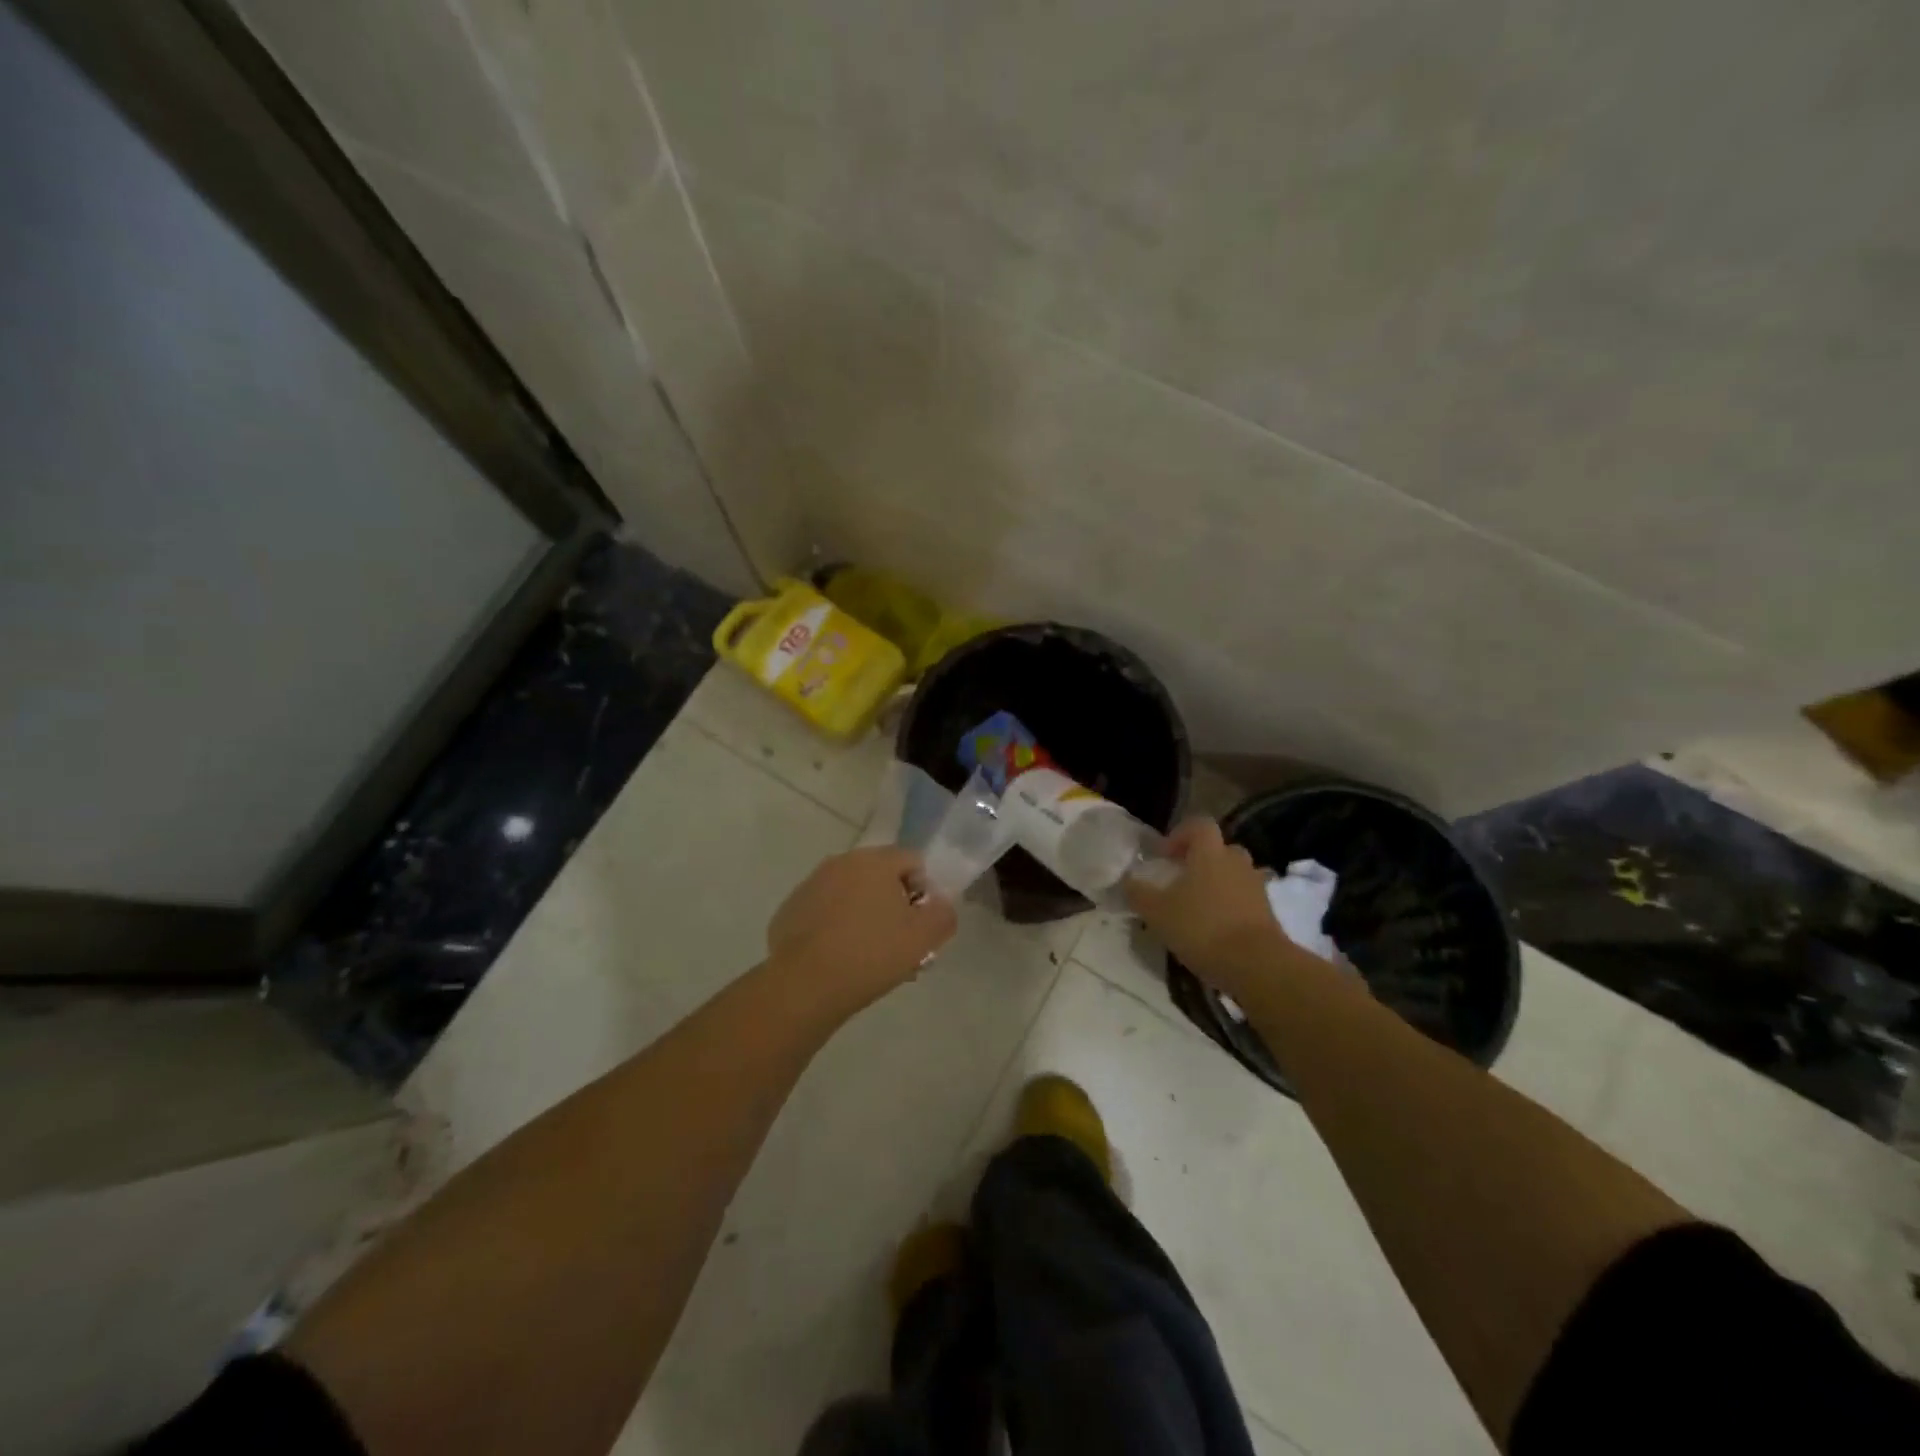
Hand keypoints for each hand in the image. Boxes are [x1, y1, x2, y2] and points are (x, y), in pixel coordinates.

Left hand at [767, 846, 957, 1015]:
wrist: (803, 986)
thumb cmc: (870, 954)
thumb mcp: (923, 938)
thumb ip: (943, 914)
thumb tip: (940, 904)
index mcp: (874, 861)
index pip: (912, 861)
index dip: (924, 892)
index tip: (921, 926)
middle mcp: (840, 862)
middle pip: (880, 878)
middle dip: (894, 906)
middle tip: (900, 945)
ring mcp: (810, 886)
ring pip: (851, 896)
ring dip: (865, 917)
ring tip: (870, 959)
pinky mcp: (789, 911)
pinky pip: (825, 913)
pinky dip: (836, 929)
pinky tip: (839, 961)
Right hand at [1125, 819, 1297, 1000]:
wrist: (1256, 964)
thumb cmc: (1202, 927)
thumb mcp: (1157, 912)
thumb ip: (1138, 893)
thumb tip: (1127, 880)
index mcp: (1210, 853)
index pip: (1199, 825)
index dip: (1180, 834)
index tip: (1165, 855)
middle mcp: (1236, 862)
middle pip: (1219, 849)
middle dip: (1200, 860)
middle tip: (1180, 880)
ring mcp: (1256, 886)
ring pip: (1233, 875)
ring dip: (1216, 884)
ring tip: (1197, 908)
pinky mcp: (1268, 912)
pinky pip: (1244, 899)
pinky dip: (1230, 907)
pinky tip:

**Work required:**
For this exercise, the answer is the lines from the one containing "ring dip: (865, 917)" through the end of the listing above, reproduced exactly.

**Solution to this exercise:**
ring dip: (865, 917)
ring tip: (870, 959)
pinky mcp: (789, 911)
pinky pip: (825, 913)
pinky dip: (836, 929)
pinky tip: (839, 961)
Right hand at [1125, 819, 1297, 1000]:
wrist: (1256, 964)
thumb cmc: (1202, 927)
thumb mcp: (1157, 912)
thumb ip: (1138, 893)
thumb tip: (1127, 880)
index mcp: (1210, 853)
index pip: (1199, 825)
index dip: (1180, 834)
index tip: (1165, 855)
middle mcp: (1236, 862)
middle pip: (1219, 849)
middle dip: (1200, 860)
middle tip: (1180, 880)
ring mcp: (1256, 886)
ring pip: (1233, 875)
ring dip: (1216, 884)
ring tip: (1197, 908)
pinky mcp: (1268, 912)
pinky pip: (1244, 899)
pinky dip: (1230, 907)
pinky tip:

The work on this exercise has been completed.